- Estratto del documento -
#####
Il documento di consenso è stato redatto da una task force multidisciplinare europea composta da 22 esperti provenienti da 11 delle maggiori società scientifiche del settore. Il lavoro è stato coordinato da specialisti dell’Università di Genova-Irccs Ospedale Policlinico San Martino, dell’Università di Ginevra e dell’Irccs Centro San Giovanni di Dio Fatebenefratelli di Brescia
Un percorso per arrivare prima e, laddove possibile, con un numero inferiore di esami, alla diagnosi di Alzheimer. È questo l’obiettivo delle prime raccomandazioni intersocietarie europee sulla diagnosi dei disturbi cognitivi e dell’Alzheimer. L’esigenza di avere a disposizione raccomandazioni condivise, come si legge nell’introduzione dello studio pubblicato sulla rivista Lancet Neurology, nasce “dalla recente commercializzazione dei primi farmaci per rallentare la progressione della malattia di Alzheimer”.
#####
- Sezione dei dati -
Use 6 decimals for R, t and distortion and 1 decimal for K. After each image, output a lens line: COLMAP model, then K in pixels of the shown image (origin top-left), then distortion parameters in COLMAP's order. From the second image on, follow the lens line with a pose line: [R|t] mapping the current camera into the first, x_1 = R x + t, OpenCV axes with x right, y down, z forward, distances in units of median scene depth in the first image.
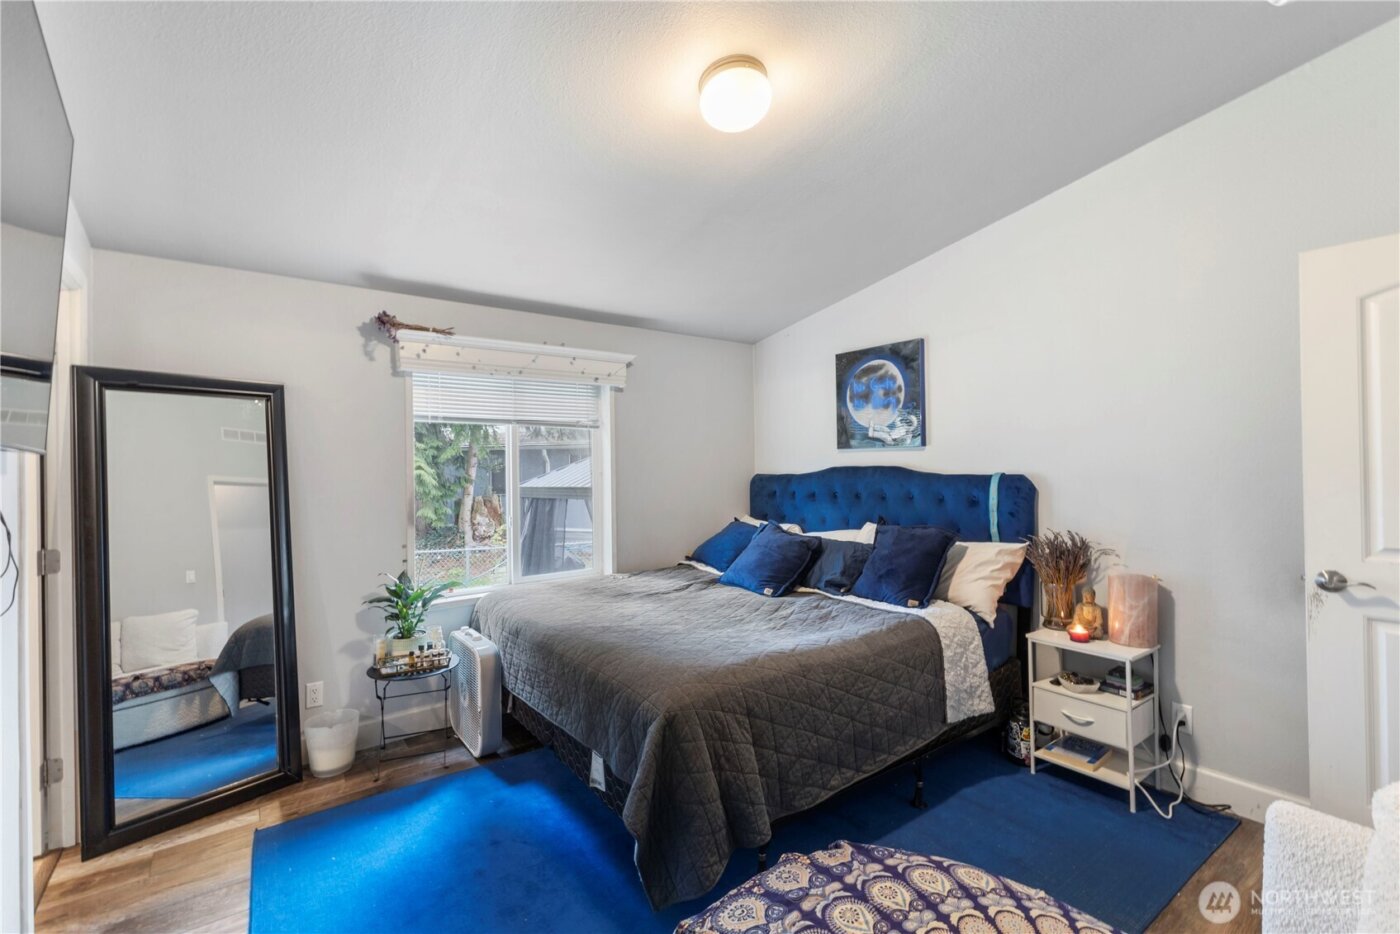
#####
- Consegne -
• A. Rispondi in base al testo sulle raccomandazioni europee per la diagnosi dell'Alzheimer:
(i) Quanti esperti compongono la task force e da quante società scientifiche provengono?
(ii) Su quale rivista è stato pubblicato lo studio?
(iii) Da che cosa nasce, secondo l'introduzione dello studio, l'esigenza di raccomandazioni condivise?
• B. Prosegui il testo sulle raccomandazioni europee per la diagnosi dell'Alzheimer dopo l'ultima frase riportata.

- Risposte all'esercizio -
• A.
(i) La task force è composta da 22 esperti provenienti da 11 delle maggiori società scientifiche del settore.
(ii) Lo studio è stato pubblicato sulla rivista Lancet Neurology.
(iii) Nasce dalla recente commercializzazione dei primi farmaci per rallentare la progressione della malattia di Alzheimer.

• B.
Al documento di consenso ha preso parte una task force multidisciplinare europea composta da 22 esperti provenienti da 11 delle maggiori società scientifiche del settore. Il lavoro è stato coordinato da specialisti dell’Università di Genova-Irccs Ospedale Policlinico San Martino, dell’Università di Ginevra e dell’Irccs Centro San Giovanni di Dio Fatebenefratelli di Brescia. “Il paziente con un deficit cognitivo iniziale ha circa il 50% di probabilità di avere l’Alzheimer oppure un’altra delle varie patologie che causano disturbi neurocognitivi”, spiega Flavio Nobili, co-coordinatore dello studio e professore di Neurologia all’Università di Genova.
Il nuovo documento costruisce percorsi diagnostici differenti a seconda della presentazione dei sintomi nel singolo paziente, consentendo di arrivare a individuare la patologia in tempi più rapidi e con minori sprechi di risorse. Ciò, secondo gli esperti, porterà a ridurre del 70% gli esami strumentali inutili. Le raccomandazioni “potranno essere a breve aggiornate per l’utilizzo dei marcatori di Alzheimer nel sangue”, aggiunge il coordinatore dello studio Giovanni Frisoni, direttore del Centro della memoria agli Ospedali Universitari di Ginevra. Ciò consentirà “di indirizzarli alla terapia con gli anticorpi monoclonali che speriamo arriveranno presto in Europa e che, se somministrati nei pazienti giusti in una fase iniziale della malattia – conclude – potranno ritardare la perdita della memoria”.